▶ **Artikel**:
»»

Beihilfe

  • 2. Strafsenat des Bundesgerichtshofs, Az.: 2 StR 355/03

    Die Angeklagten H. und B. wurden vom Vorwurf der Untreue bzw. vom Vorwurf des Betrugs aus tatsächlichen Gründen freigesprochen. Dem Angeklagten H. wurde vorgeworfen, dass er als Abteilungsleiter Geschäfte bei der Firma M. im Zusammenwirken mit dem Angeklagten B. Aufträge im Außenhandelsbereich erteilt habe, ohne dass den jeweiligen Transaktionen Kompensationsgeschäfte der Firma M. zu Grunde lagen.
    Der Angeklagten B. soll, nach Anweisung der jeweiligen Zahlungen an Drittfirmen die Rechnungsbeträge der Firma D. & H., deren alleiniger Gesellschafter und allein vertretungsberechtigter Geschäftsführer er war, in Rechnung gestellt haben, obwohl er gewusste haben soll, dass dieses Unternehmen auf Grund seiner ökonomischen Situation nicht in der Lage sein würde, die übernommenen Zahlungsverpflichtungen zu erfüllen. So sei es den Angeklagten gelungen, Umsatzgeschäfte vorzutäuschen und die Geltendmachung von Zahlungsansprüchen durch die Firma M. erheblich zu verzögern. Der Firma M. sei ein Gesamtschaden in Höhe von 8.267.035 DM entstanden.

    Gegen die Freisprüche legte die Staatsanwaltschaft Revision ein.

    Nach Ansicht des 2. Strafsenats des BGH hat die Revision der Staatsanwaltschaft keinen Erfolg. Die Scheingeschäfte der Angeklagten seien nicht erwiesen. Zudem habe der Angeklagte H. den Rahmen zulässiger „Risikogeschäfte“ nicht überschritten.

    Aus dem Wortlaut des Urteils:

    „Die Feststellungen der Strafkammer zu den einzelnen Geschäften rechtfertigen entgegen dem Vorbringen der Revision nicht eine Verurteilung des Angeklagten H. wegen Untreue bzw. des Angeklagten B. wegen Beihilfe zur Untreue. Der Angeklagte H. war verpflichtet, bei seiner Tätigkeit die für ihn geltenden kaufmännischen Maßstäbe zu beachten. Zwar handelte es sich um so genannte Risikogeschäfte, also um Geschäfte, die für den Treugeber das Risiko des Vermögensverlustes beinhaltete, jedoch erfüllt der Abschluss eines mit einem Risiko behafteten Geschäfts nicht schon wegen des Risikos als solchem oder wegen des Eintritts eines Verlustes den Tatbestand der Untreue. Es darf somit keine Pönalisierung von wirtschaftlich vernünftigen Ausgaben im Rahmen kaufmännischen Unternehmergeistes stattfinden. Ein riskantes Handeln, dessen Folgen einen anderen treffen, ist allerdings in der Regel pflichtwidrig, wenn der Handelnde den ihm gezogenen Rahmen nicht einhält, insbesondere die Grenzen des verkehrsüblichen Risikos überschritten hat (BGH wistra 1982, 148, 150; 1985, 190 f.;). Ein von § 266 StGB erfasstes (Risiko-)Geschäft liegt insbesondere dann vor, wenn der Täter bewusst und entgegen den Regeln kaufmännischer Sorgfalt eine äußerst gesteigerte Verlustgefahr auf sich nimmt, nur um eine höchst zweifelhafte Gewinnaussicht zu erhalten (BGH NStZ 1990, 437 f.). Für die Beurteilung des eingeräumten Spielraums maßgebend ist dabei das zu Grunde liegende Treueverhältnis, danach beurteilt sich, wie weit diesem das Eingehen oder Vermeiden von Verlustrisiken innewohnt, sowie ob und in welchem Umfang sich eine Begrenzung der Dispositionsmacht daraus ergibt.“

    Nach Verwerfung der Revision der Staatsanwaltschaft ist der Freispruch rechtskräftig.

««

▶ **Auflistung**:
»»

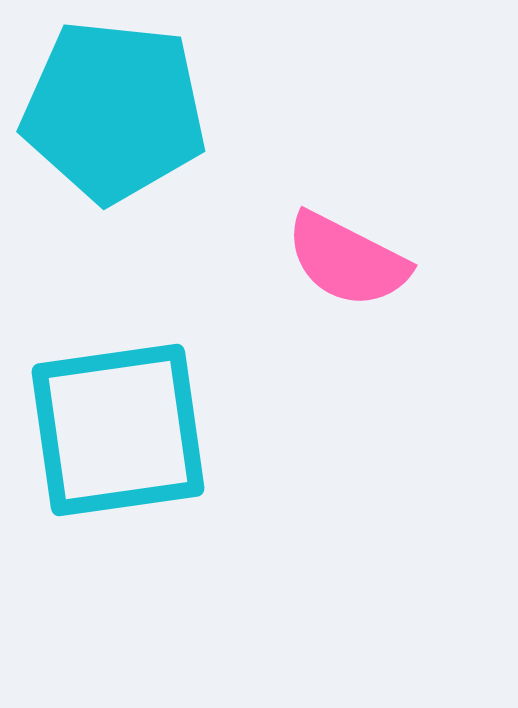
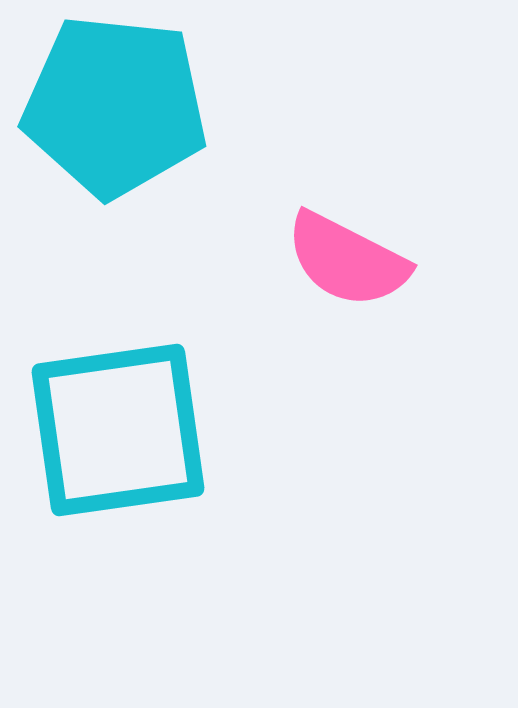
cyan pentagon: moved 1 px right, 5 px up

««
»»

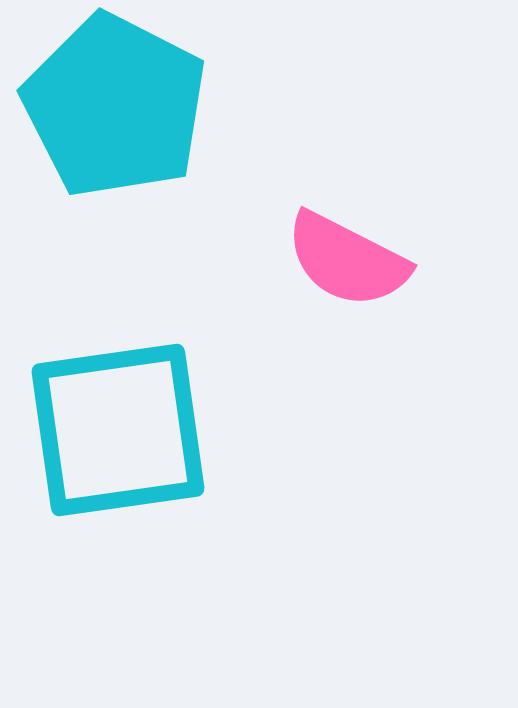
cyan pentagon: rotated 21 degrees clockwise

««

▶ **Aufgabenstellung**: Gib bitte den Abschnitt aus dem Artikel zur Beihilfe, beginnend bei „Der Angeklagten B.“ und endend bei „Staatsanwaltschaft Revision ein.“, erneut wieder und tausche dabei „Gesamtschaden“ gegen „Vermögensschaden“ aus.

▶ **Endgültige Antwort**:
Der Angeklagten B. soll, nach Anweisung der jeweiligen Zahlungen an Drittfirmen die Rechnungsbeträge der Firma D. & H., deren alleiniger Gesellschafter und allein vertretungsberechtigter Geschäftsführer er war, in Rechnung gestellt haben, obwohl er gewusste haben soll, dass dieses Unternehmen auf Grund seiner ökonomischen Situation nicht in der Lage sein würde, die übernommenen Zahlungsverpflichtungen zu erfüllen. So sei es den Angeklagten gelungen, Umsatzgeschäfte vorzutäuschen und die Geltendmachung von Zahlungsansprüchen durch die Firma M. erheblich zu verzögern. Der Firma M. sei ein Vermögensschaden in Höhe von 8.267.035 DM entstanden.

    Gegen die Freisprüche legte die Staatsanwaltschaft Revision ein.